**What needs to be done**
Transcribe the passage of the article about the nurse and her novels from "May 4—When Jennifer" up to and including "horseback riding lessons.".

This NGMC nurse just released her second novel in the 'Iron Mountain' series - and doesn't plan on stopping

Kelsey Podo, The Times, Gainesville, Ga.
·4 min read

May 4—When Jennifer Sargent, a full-time cardiac nurse practitioner at Northeast Georgia Medical Center in Gainesville, finds a moment to pause, she whips out her laptop and begins typing.

In less than a year, she finished three novels for her "Iron Mountain" series, most of which were written during her kids' volleyball and horseback riding lessons.

"It's such an exciting feeling when you feel the story coming to you," Sargent said. "It's like it's knocking the back of my brain. And, I listen to that."

Sargent said she'll even find herself waking up in the middle of the night with a plot idea. She keeps a notebook nearby for those moments of inspiration.

"I don't see this as a burden," she said. "When it comes to me, I'm going to put it down. I'm afraid if I don't write it down, I'm going to forget the storyline."

**Dataset excerpts**
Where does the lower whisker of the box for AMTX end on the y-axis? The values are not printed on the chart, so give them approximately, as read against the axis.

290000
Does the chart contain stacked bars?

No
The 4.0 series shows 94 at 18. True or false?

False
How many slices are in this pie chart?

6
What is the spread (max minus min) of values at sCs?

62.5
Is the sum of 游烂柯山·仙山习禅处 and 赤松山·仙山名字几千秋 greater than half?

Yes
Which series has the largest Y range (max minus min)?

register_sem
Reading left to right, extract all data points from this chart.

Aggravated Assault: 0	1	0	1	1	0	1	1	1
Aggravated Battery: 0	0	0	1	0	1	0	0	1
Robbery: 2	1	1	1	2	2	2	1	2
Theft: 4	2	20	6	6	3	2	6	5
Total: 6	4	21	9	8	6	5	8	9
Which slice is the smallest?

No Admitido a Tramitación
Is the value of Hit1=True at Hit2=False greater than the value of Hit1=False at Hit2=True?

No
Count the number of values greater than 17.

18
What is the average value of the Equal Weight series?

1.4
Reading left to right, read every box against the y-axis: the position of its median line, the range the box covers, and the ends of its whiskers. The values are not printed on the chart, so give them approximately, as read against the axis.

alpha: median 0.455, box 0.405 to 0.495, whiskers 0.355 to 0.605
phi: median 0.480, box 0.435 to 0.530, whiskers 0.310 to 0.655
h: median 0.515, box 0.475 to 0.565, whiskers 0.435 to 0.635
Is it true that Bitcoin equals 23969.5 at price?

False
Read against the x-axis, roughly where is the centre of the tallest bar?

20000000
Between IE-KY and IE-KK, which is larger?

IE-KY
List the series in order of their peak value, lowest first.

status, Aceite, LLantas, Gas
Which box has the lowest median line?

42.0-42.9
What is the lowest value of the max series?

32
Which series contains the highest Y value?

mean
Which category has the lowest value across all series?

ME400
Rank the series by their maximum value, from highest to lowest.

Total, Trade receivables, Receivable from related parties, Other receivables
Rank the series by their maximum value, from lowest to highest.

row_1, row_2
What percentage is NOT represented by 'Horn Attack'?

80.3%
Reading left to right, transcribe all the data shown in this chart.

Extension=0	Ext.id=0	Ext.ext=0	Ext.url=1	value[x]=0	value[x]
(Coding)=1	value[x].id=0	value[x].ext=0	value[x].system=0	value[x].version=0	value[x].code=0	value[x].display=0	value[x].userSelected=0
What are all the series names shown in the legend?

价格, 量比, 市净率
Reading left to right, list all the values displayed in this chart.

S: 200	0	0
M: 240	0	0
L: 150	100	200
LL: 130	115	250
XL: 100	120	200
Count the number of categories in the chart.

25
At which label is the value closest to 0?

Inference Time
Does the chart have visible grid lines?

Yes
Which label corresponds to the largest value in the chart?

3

**Written solution**
May 4—When Jennifer Sargent, a full-time cardiac nurse practitioner at Northeast Georgia Medical Center in Gainesville, finds a moment to pause, she whips out her laptop and begins typing.

In less than a year, she finished three novels for her "Iron Mountain" series, most of which were written during her kids' volleyball and horseback riding lessons.